Our measures of health are not, however, perfect and they certainly contain value judgements that may not be universally accepted. In cost-effectiveness analysis, we usually measure health in terms of quality-adjusted life expectancy (e.g., the QALY). But the quality weights may not capture all aspects of health or be equally sensitive to all changes. This problem also applies to approaches that seek to measure the relative health impact of healthcare technologies. One solution lies in having a deliberative decision-making procedure that allows for these aspects to be appraised on a case-by-case basis by accountable people.
In practice, the available evidence is incomplete or controversial (or may be absent). This, again, is true for all systematic ways of making decisions about the services to provide. It means that the process is necessarily fraught with uncertainties, some of which may be big ones. So who decides whether the evidence is good enough for the purpose at hand and who decides what risks are acceptable? Once again, one solution lies in a deliberative procedure that allows for these issues to be discussed and appraised on a case-by-case basis by accountable participants.

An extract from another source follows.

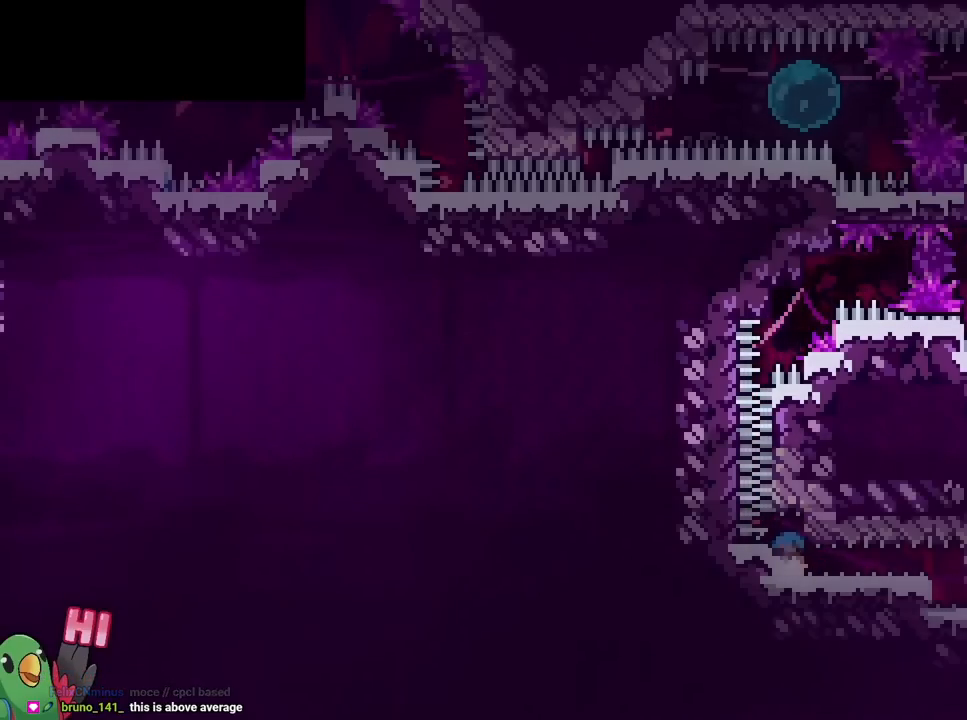
Gameplay with a controller (Nintendo layout); each line is a JSON object with the inputs held at the frame after it. "events" lists button and stick changes between this image and that frame as [ms after this image, input, new state], when the widget could be followed in between. Not read: HOME L3 R3.
{"buttons": ["B"], "left_stick": "center", "right_stick": "center", "events": [[83, "B", "down"], [200, "B", "up"], [250, "B", "down"], [334, "B", "up"], [450, "B", "down"]]}
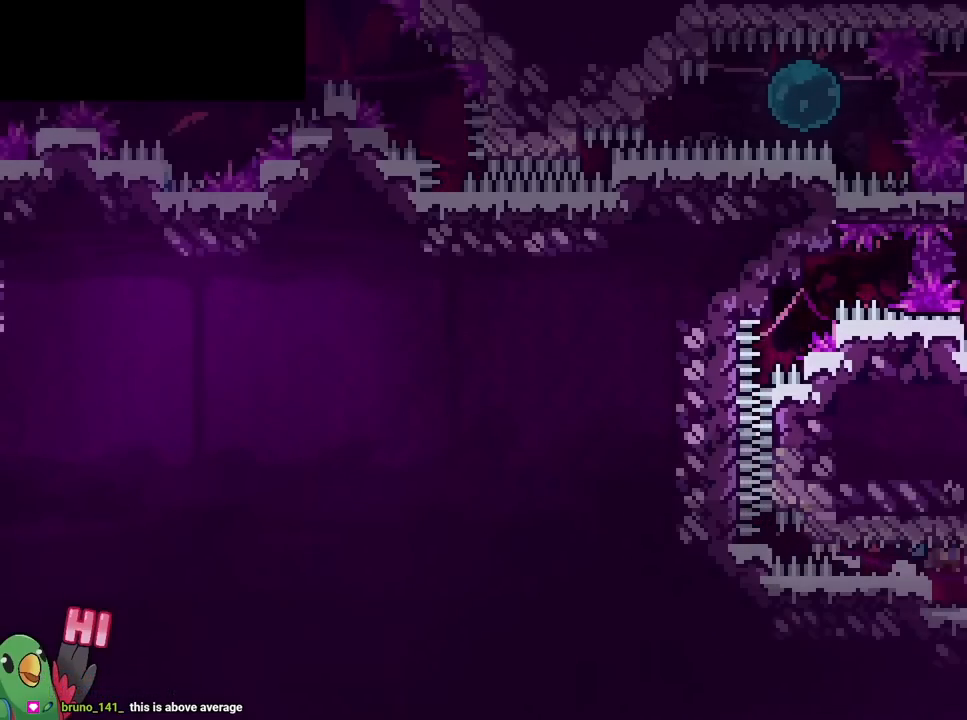
{"buttons": ["B"], "left_stick": "center", "right_stick": "center"}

Another issue is that we care about more things than just health. For example, we care about wellbeing and fairness. We may wish to incentivize and reward the pharmaceutical industry to continue to conduct research and develop new treatments. There may be healthcare interventions that increase the costs for the healthcare service but are much more convenient, cost-saving, or time-saving for patients and their caregivers. If we use the marginal productivity of the healthcare service in terms of health as the sole criterion for selection, these factors are neglected. Most pointedly, however, to incorporate them necessarily entails some avoidable health loss (earlier deaths, reduced quality of life, etc.). This loss might be acceptable if the expected gains from greater fairness, etc., were judged to be sufficient. Hence the importance of having a procedure for deliberative decision-making where these and other factors are considered by accountable discussants.